Elisha melengos. Tak menanggapi kalimat Nuri.
“Pasti takut banget sendirian di dalam hutan.” Nuri memeluk dirinya sendiri, bergidik ngeri.
“Lagian salah sendiri masuk ke dalam hutan,” sahut Elisha sewot.
“Heh, Elisha!” Nuri melotot.
“Apa?”
“Jangan sembarangan kamu, Lis. Nggak boleh begitu sama putri pimpinan.”
“Begitu gimana?” Elisha tak menggubris. Ia mulai menyalakan komputer di atas meja.
“Jangan pura-pura nggak tahu gitu. Tadi juga waktu jalan pagi, yang lain sumringah ngobrol sama Ning Luna, kamunya malah sinis begitu.” Nuri duduk di kursi sebelah Elisha, ikut menyalakan komputer.
“Masa aku begitu? Enggak tuh!” Elisha mengedikkan bahu, lalu sibuk mengamati layar komputer yang menampilkan logo windows.
“Iya! Kamu sinis banget tahu! Kayaknya Ning Luna juga nyadar, deh. Cuma nggak peduli aja.”
Elisha menoleh. “Masa?”
“Iya. ‘Kan sempat ngeliatin kamu gitu. Tapi terus ngobrol lagi sama yang lain, nggak peduli.”
Elisha mendengus, mulai menggerak-gerakkan mouse di tangannya. Tak menggubris ocehan Nuri yang terkesan memojokkan dirinya.

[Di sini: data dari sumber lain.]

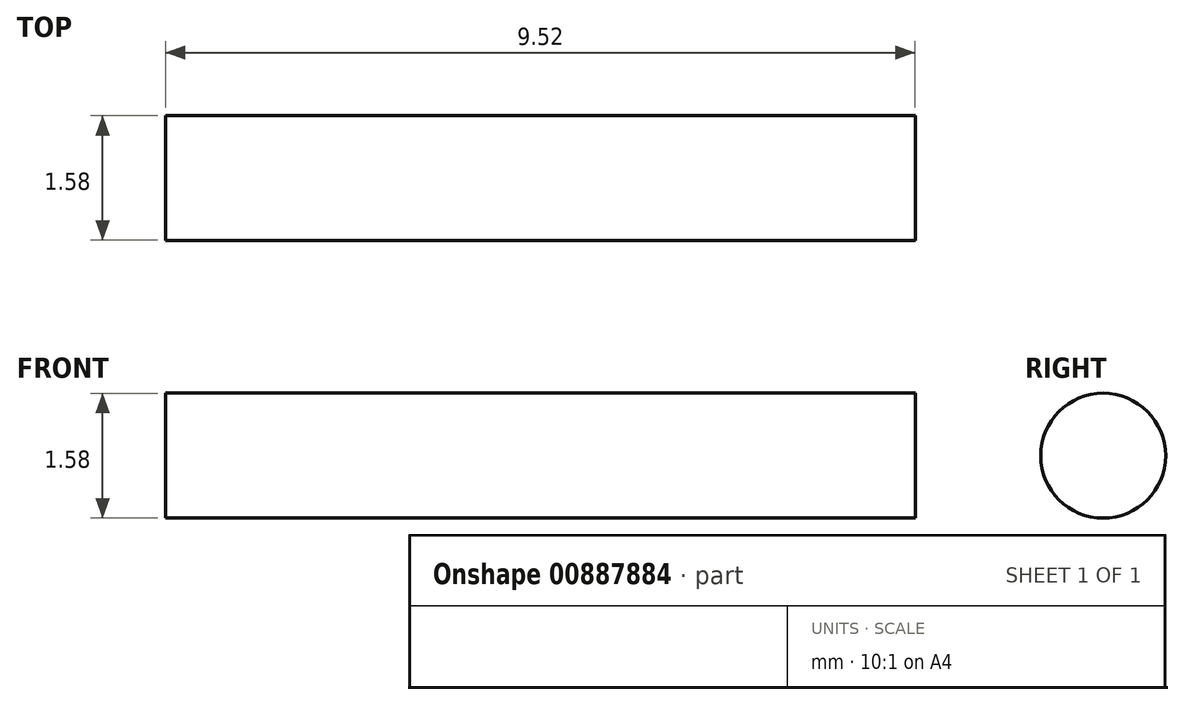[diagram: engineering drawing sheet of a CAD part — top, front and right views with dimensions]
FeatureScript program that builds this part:
annotation { "Feature Type Name" : "Feature", "Feature Type Description" : "" }
export const myFeature = defineFeature(function(context is Context, id is Id, definition is map)
    precondition{}
    {
        {
            var Q0;
            Q0=qCreatedBy(makeId("Right.planeOp"),FACE);
            var sketch = newSketch(context, id + "F0", { "sketchPlane" : qUnion([Q0])});
            skCircle(sketch, "E0", {"center": v(0, 0) * mm, "radius": 0.8 * mm});
            skSolve(sketch);
        }
        {
            var Q0;
            Q0=makeQuery(id+"F0.imprint","IMPRINT",FACE,{"disambiguationData":[TD([[makeQuery(id+"F0.imprint","IMPRINT",EDGE,{"derivedFrom":sQuery(id+"F0.wireOp",EDGE,"E0")}),1.0]])]});
            extrude(context, id + "F1", {"entities" : qUnion([Q0]), "depth" : 9.52 * mm, "offsetDistance" : 25.4 * mm, "symmetric" : true});
        }
    });
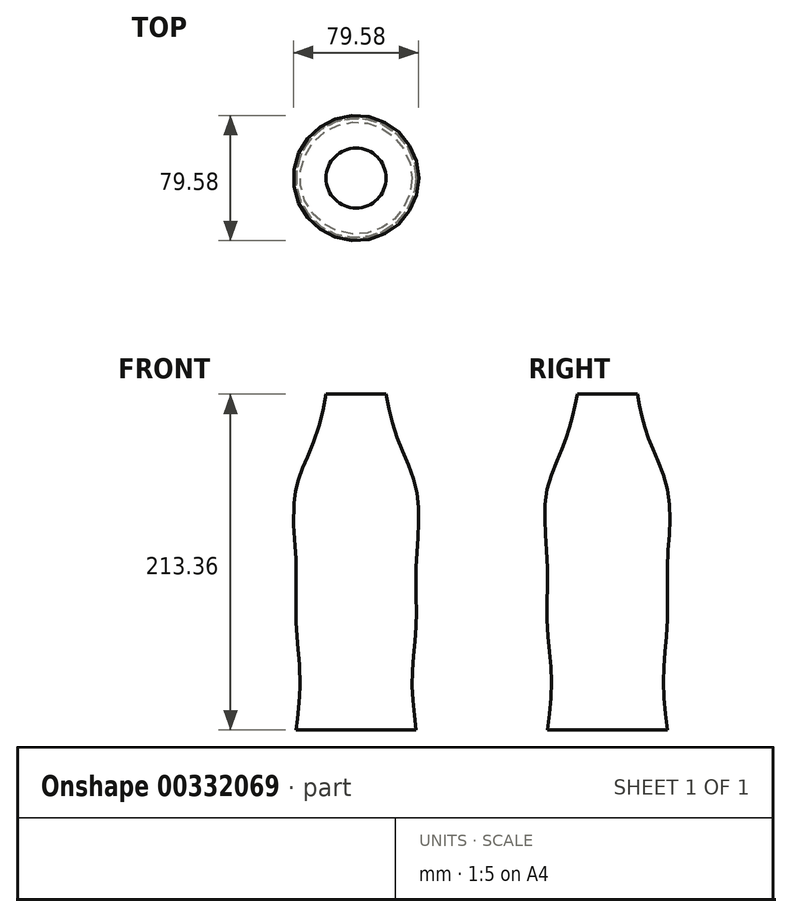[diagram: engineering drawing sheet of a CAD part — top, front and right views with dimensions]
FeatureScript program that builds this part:
annotation { "Feature Type Name" : "Feature", "Feature Type Description" : "" }
export const myFeature = defineFeature(function(context is Context, id is Id, definition is map)
    precondition{}
    {
        {
            var Q0;
            Q0=qCreatedBy(makeId("Top.planeOp"),FACE);
            cPlane(context, id + "F0", {"entities" : qUnion([Q0]), "cplaneType" : CPlaneType.OFFSET, "offset" : 48.77 * mm, "width" : 152.4 * mm, "height" : 152.4 * mm});
        }
        {
            var Q0;
            Q0=qCreatedBy(id+"F0.planeOp",FACE);
            cPlane(context, id + "F1", {"entities" : qUnion([Q0]), "cplaneType" : CPlaneType.OFFSET, "offset" : 33.78 * mm, "width" : 152.4 * mm, "height" : 152.4 * mm});
        }
        {
            var Q0;
            Q0=qCreatedBy(id+"F1.planeOp",FACE);
            cPlane(context, id + "F2", {"entities" : qUnion([Q0]), "cplaneType" : CPlaneType.OFFSET, "offset" : 25.9 * mm, "width" : 152.4 * mm, "height" : 152.4 * mm});
        }
        {
            var Q0;
            Q0=qCreatedBy(makeId("Top.planeOp"),FACE);
            cPlane(context, id + "F3", {"entities" : qUnion([Q0]), "cplaneType" : CPlaneType.OFFSET, "offset" : 38.1 * mm, "oppositeDirection" : true, "width" : 152.4 * mm, "height" : 152.4 * mm});
        }
        {
            var Q0;
            Q0=qCreatedBy(id+"F3.planeOp",FACE);
            cPlane(context, id + "F4", {"entities" : qUnion([Q0]), "cplaneType" : CPlaneType.OFFSET, "offset" : 33.78 * mm, "oppositeDirection" : true, "width" : 152.4 * mm, "height" : 152.4 * mm});
        }
        {
            var Q0;
            Q0=qCreatedBy(id+"F4.planeOp",FACE);
            cPlane(context, id + "F5", {"entities" : qUnion([Q0]), "cplaneType" : CPlaneType.OFFSET, "offset" : 33.02 * mm, "oppositeDirection" : true, "width" : 152.4 * mm, "height" : 152.4 * mm});
        }
        {
            var Q0;
            Q0=qCreatedBy(id+"F0.planeOp",FACE);
            var sketch = newSketch(context, id + "F6", { "sketchPlane" : qUnion([Q0])});
            skCircle(sketch, "E0", {"center": v(0, 0) * mm, "radius": 38.1 * mm});
            skSolve(sketch);
        }
        {
            var Q0;
            Q0=qCreatedBy(id+"F1.planeOp",FACE);
            var sketch = newSketch(context, id + "F7", { "sketchPlane" : qUnion([Q0])});
            skCircle(sketch, "E1", {"center": v(0, 0) * mm, "radius": 25.4 * mm});
            skSolve(sketch);
        }
        {
            var Q0;
            Q0=qCreatedBy(id+"F2.planeOp",FACE);
            var sketch = newSketch(context, id + "F8", { "sketchPlane" : qUnion([Q0])});
            skCircle(sketch, "E2", {"center": v(0, 0) * mm, "radius": 19.05 * mm});
            skSolve(sketch);
        }
        {
            var Q0;
            Q0=qCreatedBy(makeId("Top.planeOp"),FACE);
            var sketch = newSketch(context, id + "F9", { "sketchPlane" : qUnion([Q0])});
            skCircle(sketch, "E3", {"center": v(0, 0) * mm, "radius": 38.1 * mm});
            skSolve(sketch);
        }
        {
            var Q0;
            Q0=qCreatedBy(id+"F3.planeOp",FACE);
            var sketch = newSketch(context, id + "F10", { "sketchPlane" : qUnion([Q0])});
            skCircle(sketch, "E4", {"center": v(0, 0) * mm, "radius": 38.1 * mm});
            skSolve(sketch);
        }
        {
            var Q0;
            Q0=qCreatedBy(id+"F4.planeOp",FACE);
            var sketch = newSketch(context, id + "F11", { "sketchPlane" : qUnion([Q0])});
            skCircle(sketch, "E5", {"center": v(0, 0) * mm, "radius": 35.56 * mm});
            skSolve(sketch);
        }
        {
            var Q0;
            Q0=qCreatedBy(id+"F5.planeOp",FACE);
            var sketch = newSketch(context, id + "F12", { "sketchPlane" : qUnion([Q0])});
            skCircle(sketch, "E6", {"center": v(0, 0) * mm, "radius": 38.1 * mm});
            skSolve(sketch);
        }
        {
            var Q0;
            Q0=makeQuery(id+"F8.imprint","IMPRINT",FACE,{"disambiguationData":[TD([[makeQuery(id+"F8.imprint","IMPRINT",EDGE,{"derivedFrom":sQuery(id+"F8.wireOp",EDGE,"E2")}),1.0]])]});
            var Q1;
            Q1=makeQuery(id+"F7.imprint","IMPRINT",FACE,{"disambiguationData":[TD([[makeQuery(id+"F7.imprint","IMPRINT",EDGE,{"derivedFrom":sQuery(id+"F7.wireOp",EDGE,"E1")}),1.0]])]});
            var Q2;
            Q2=makeQuery(id+"F6.imprint","IMPRINT",FACE,{"disambiguationData":[TD([[makeQuery(id+"F6.imprint","IMPRINT",EDGE,{"derivedFrom":sQuery(id+"F6.wireOp",EDGE,"E0")}),1.0]])]});
            var Q3;
            Q3=makeQuery(id+"F9.imprint","IMPRINT",FACE,{"disambiguationData":[TD([[makeQuery(id+"F9.imprint","IMPRINT",EDGE,{"derivedFrom":sQuery(id+"F9.wireOp",EDGE,"E3")}),1.0]])]});
            var Q4;
            Q4=makeQuery(id+"F10.imprint","IMPRINT",FACE,{"disambiguationData":[TD([[makeQuery(id+"F10.imprint","IMPRINT",EDGE,{"derivedFrom":sQuery(id+"F10.wireOp",EDGE,"E4")}),1.0]])]});
            var Q5;
            Q5=makeQuery(id+"F11.imprint","IMPRINT",FACE,{"disambiguationData":[TD([[makeQuery(id+"F11.imprint","IMPRINT",EDGE,{"derivedFrom":sQuery(id+"F11.wireOp",EDGE,"E5")}),1.0]])]});
            var Q6;
            Q6=makeQuery(id+"F12.imprint","IMPRINT",FACE,{"disambiguationData":[TD([[makeQuery(id+"F12.imprint","IMPRINT",EDGE,{"derivedFrom":sQuery(id+"F12.wireOp",EDGE,"E6")}),1.0]])]});
            loft(context, id + "F13", {"sheetProfilesArray" : [{ "sheetProfileEntities" : qUnion([Q0]) }, { "sheetProfileEntities" : qUnion([Q1]) }, { "sheetProfileEntities" : qUnion([Q2]) }, { "sheetProfileEntities" : qUnion([Q3]) }, { "sheetProfileEntities" : qUnion([Q4]) }, { "sheetProfileEntities" : qUnion([Q5]) }, { "sheetProfileEntities" : qUnion([Q6]) }]});
        }
    });
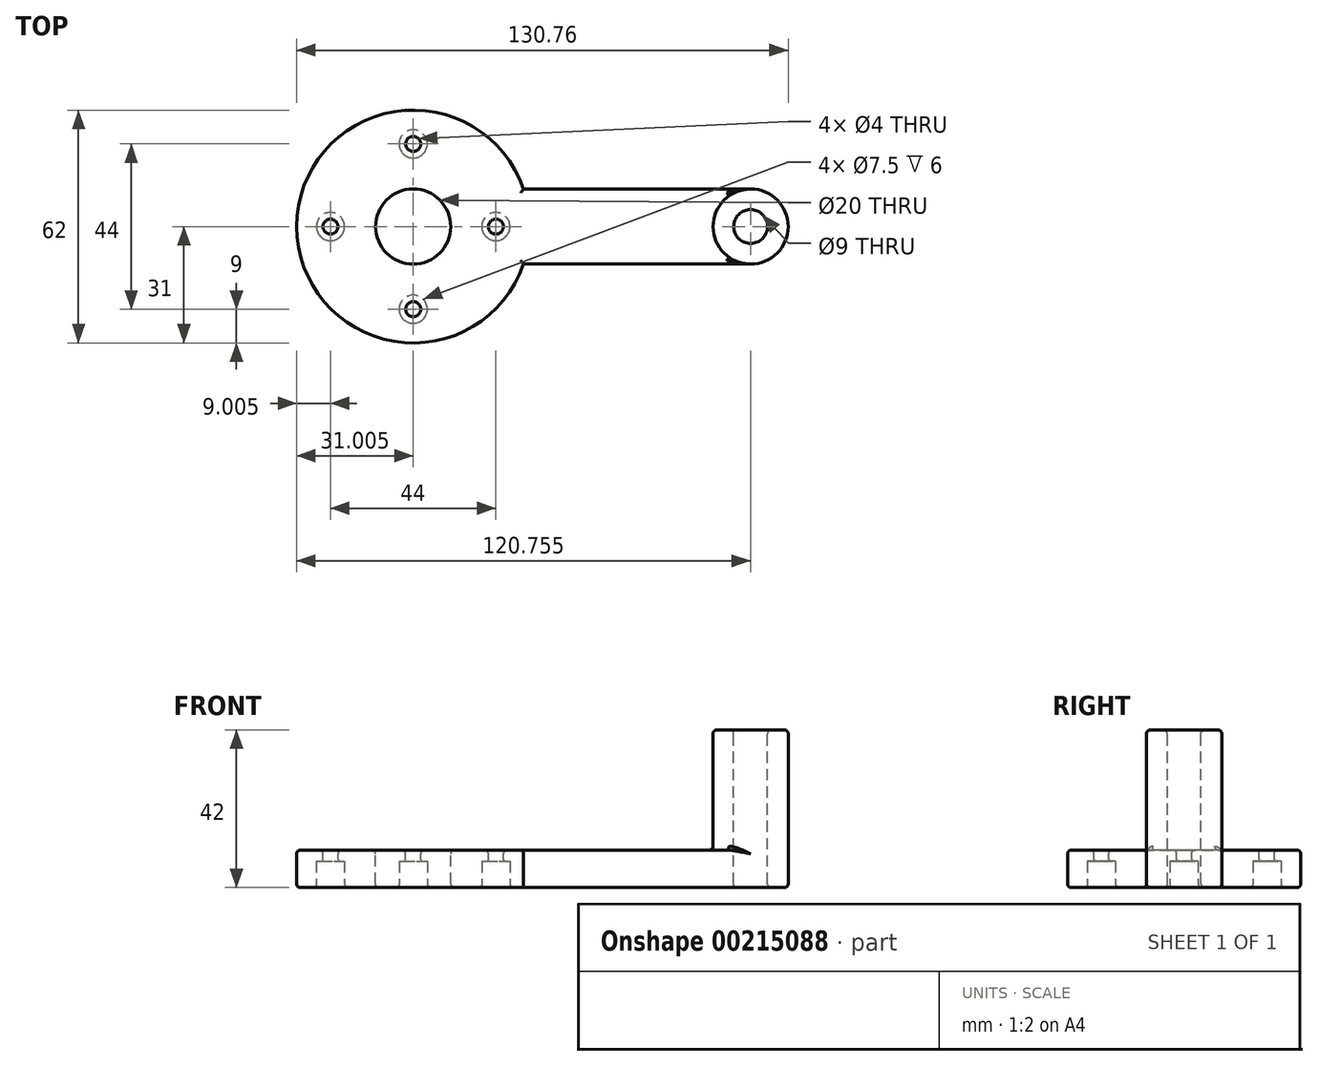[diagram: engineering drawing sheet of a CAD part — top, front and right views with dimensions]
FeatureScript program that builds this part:
annotation { "Feature Type Name" : "Feature", "Feature Type Description" : "" }
export const myFeature = defineFeature(function(context is Context, id is Id, definition is map)
    precondition{}
    {
        {
            var Q0;
            Q0=qCreatedBy(makeId("Top.planeOp"),FACE);
            var sketch = newSketch(context, id + "F0", { "sketchPlane" : qUnion([Q0])});
            skLineSegment(sketch, "E0", {"start": v(0, 0) * mm, "end": v(44.88, 0) * mm, "construction": true});
            skLineSegment(sketch, "E1", {"start": v(0, 0) * mm, "end": v(-44.88, 0) * mm, "construction": true});
            skCircle(sketch, "E2", {"center": v(-44.88, 0) * mm, "radius": 4.5 * mm});
            skCircle(sketch, "E3", {"center": v(44.88, 0) * mm, "radius": 4.5 * mm});
            skCircle(sketch, "E4", {"center": v(-44.88, 0) * mm, "radius": 10 * mm});
            skCircle(sketch, "E5", {"center": v(44.88, 0) * mm, "radius": 10 * mm});
            skLineSegment(sketch, "E6", {"start": v(-44.88, 10) * mm, "end": v(44.88, 10) * mm});
            skLineSegment(sketch, "E7", {"start": v(-44.88, -10) * mm, "end": v(44.88, -10) * mm});
            skCircle(sketch, "E8", {"center": v(-44.88, 0) * mm, "radius": 31 * mm});
            skCircle(sketch, "E9", {"center": v(-44.88, 0) * mm, "radius": 22 * mm, "construction": true});
            skPoint(sketch, "E10", {"position": v(-44.88, 22) * mm});
            skPoint(sketch, "E11", {"position": v(-66.87, 0) * mm});
            skPoint(sketch, "E12", {"position": v(-44.88, -22) * mm});
            skPoint(sketch, "E13", {"position": v(-22.88, 0) * mm});
            skCircle(sketch, "E14", {"center": v(-44.88, 22) * mm, "radius": 2 * mm});
            skCircle(sketch, "E15", {"center": v(-66.87, 0) * mm, "radius": 2 * mm});
            skCircle(sketch, "E16", {"center": v(-44.88, -22) * mm, "radius": 2 * mm});
            skCircle(sketch, "E17", {"center": v(-22.88, 0) * mm, "radius": 2 * mm});
            skSolve(sketch);
        }
        {
            var Q0;
            Q0=qSketchRegion(id+"F0",true);
            extrude(context, id + "F1", {"entities" : qUnion([Q0]), "oppositeDirection" : true, "depth" : 10 * mm});
        }
        {
            var Q0;
            Q0=makeQuery(id+"F0.imprint","IMPRINT",FACE,{"disambiguationData":[TD([[makeQuery(id+"F0.imprint","IMPRINT",EDGE,{"derivedFrom":sQuery(id+"F0.wireOp",EDGE,"E3")}),-1.0]])]});
            extrude(context, id + "F2", {"entities" : qUnion([Q0]), "operationType" : NewBodyOperationType.ADD, "depth" : 32 * mm});
        }
        {
            var Q0;
            Q0=makeQuery(id+"F1.opExtrude","CAP_FACE",FACE,{"disambiguationData":[OSD([sQuery(id+"F0.wireOp",EDGE,"E3"),sQuery(id+"F0.wireOp",EDGE,"E4"),sQuery(id+"F0.wireOp",EDGE,"E5"),sQuery(id+"F0.wireOp",EDGE,"E6"),sQuery(id+"F0.wireOp",EDGE,"E7"),sQuery(id+"F0.wireOp",EDGE,"E8"),sQuery(id+"F0.wireOp",EDGE,"E14"),sQuery(id+"F0.wireOp",EDGE,"E15"),sQuery(id+"F0.wireOp",EDGE,"E16"),sQuery(id+"F0.wireOp",EDGE,"E17")])],"isStart":false});
            var sketch = newSketch(context, id + "F3", { "sketchPlane" : qUnion([Q0])});
            skCircle(sketch, "E18", {"center": v(-44.88, 22) * mm, "radius": 3.75 * mm});
            skCircle(sketch, "E19", {"center": v(-22.88, 0) * mm, "radius": 3.75 * mm});
            skCircle(sketch, "E20", {"center": v(-44.88, -22) * mm, "radius": 3.75 * mm});
            skCircle(sketch, "E21", {"center": v(-66.87, 0) * mm, "radius": 3.75 * mm});
            skSolve(sketch);
        }
        {
            var Q0;
            Q0=qSketchRegion(id+"F3",true);
            extrude(context, id + "F4", {"entities" : qUnion([Q0]), "operationType" : NewBodyOperationType.REMOVE, "oppositeDirection" : true, "depth" : 7 * mm});
        }
        {
            var Q0;
            Q0=makeQuery(id+"F2.opExtrude","CAP_FACE",FACE,{"disambiguationData":[OSD([sQuery(id+"F0.wireOp",EDGE,"E2"),sQuery(id+"F0.wireOp",EDGE,"E4")])],"isStart":false});
            var Q1;
            Q1=makeQuery(id+"F1.opExtrude","CAP_FACE",FACE,{"disambiguationData":[OSD([sQuery(id+"F0.wireOp",EDGE,"E2"),sQuery(id+"F0.wireOp",EDGE,"E3"),sQuery(id+"F0.wireOp",EDGE,"E4"),sQuery(id+"F0.wireOp",EDGE,"E5"),sQuery(id+"F0.wireOp",EDGE,"E6"),sQuery(id+"F0.wireOp",EDGE,"E7")])],"isStart":true});
            var Q2;
            Q2=makeQuery(id+"F2.opExtrude","CAP_FACE",FACE,{"disambiguationData":[OSD([sQuery(id+"F0.wireOp",EDGE,"E3"),sQuery(id+"F0.wireOp",EDGE,"E5")])],"isStart":false});
            var Q3;
            Q3=makeQuery(id+"F1.opExtrude","CAP_FACE",FACE,{"disambiguationData":[OSD([sQuery(id+"F0.wireOp",EDGE,"E2"),sQuery(id+"F0.wireOp",EDGE,"E3"),sQuery(id+"F0.wireOp",EDGE,"E4"),sQuery(id+"F0.wireOp",EDGE,"E5"),sQuery(id+"F0.wireOp",EDGE,"E6"),sQuery(id+"F0.wireOp",EDGE,"E7")])],"isStart":false});
            fillet(context, id + "F5", {"entities" : qUnion([Q0, Q1, Q2, Q3]), "radius" : 1 * mm, "tangentPropagation" : true, "allowEdgeOverflow" : false});
        }
        {
            var Q0;
            Q0=makeQuery(id+"F1.opExtrude","SWEPT_FACE",FACE,{"disambiguationData":[OSD([sQuery(id+"F0.wireOp",EDGE,"E15")])]});
            var Q1;
            Q1=makeQuery(id+"F1.opExtrude","SWEPT_FACE",FACE,{"disambiguationData":[OSD([sQuery(id+"F0.wireOp",EDGE,"E16")])]});
            var Q2;
            Q2=makeQuery(id+"F1.opExtrude","SWEPT_FACE",FACE,{"disambiguationData":[OSD([sQuery(id+"F0.wireOp",EDGE,"E17")])]});
            var Q3;
            Q3=makeQuery(id+"F1.opExtrude","SWEPT_FACE",FACE,{"disambiguationData":[OSD([sQuery(id+"F0.wireOp",EDGE,"E14")])]});
            fillet(context, id + "F6", {"entities" : qUnion([Q0, Q1, Q2, Q3]), "radius" : .5 * mm, "tangentPropagation" : true, "allowEdgeOverflow" : false});
        }
    });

“Lis…” panggil Nuri setelah hening beberapa saat.
“Hm?”
“Kamu betulan soal waktu itu?” tanya Nuri hati-hati.
“Soal apa?”
“Mau ngajak Ustadz Ahsan ta’aruf?”
Elisha terdiam, seluruh tubuhnya membeku. Hanya jantungnya yang berdegup lebih kencang.
“Kayaknya nggak bakal dibolehin sama Ustadzah Latifah,” kata Nuri serius. Ia melirik sahabatnya, mengamati perubahan air mukanya.
Elisha masih diam. Tapi tangannya sudah mulai bergerak. Wajah terkejutnya juga sudah kembali datar.
“Mana ada orang berniat ta’aruf begitu, Lis? Ngajuin sendiri siapa calonnya.”
“Ada. Khadijah mengajukan diri buat dinikahi Rosul, kok.”
“Beda kasus, Lis!” Nuri memukul lengan Elisha pelan. “Lagian gimana kalau ternyata Ahsan belum berniat ta’aruf. Masih mau melajang gitu misalnya?”
Lagi-lagi Elisha bungkam. Sejujurnya, ia belum berpikir sejauh itu. Namun kemudian ia menyahut pelan. “Nggak apa-apa, aku coba dulu.”
Nuri terkesiap. “Wah, udah gila kamu, ya? Nekat banget.”
“Hus! Mulutmu, Nur!” balas Elisha santai. Namun tidak dengan tekadnya, ia telah memantapkan hati.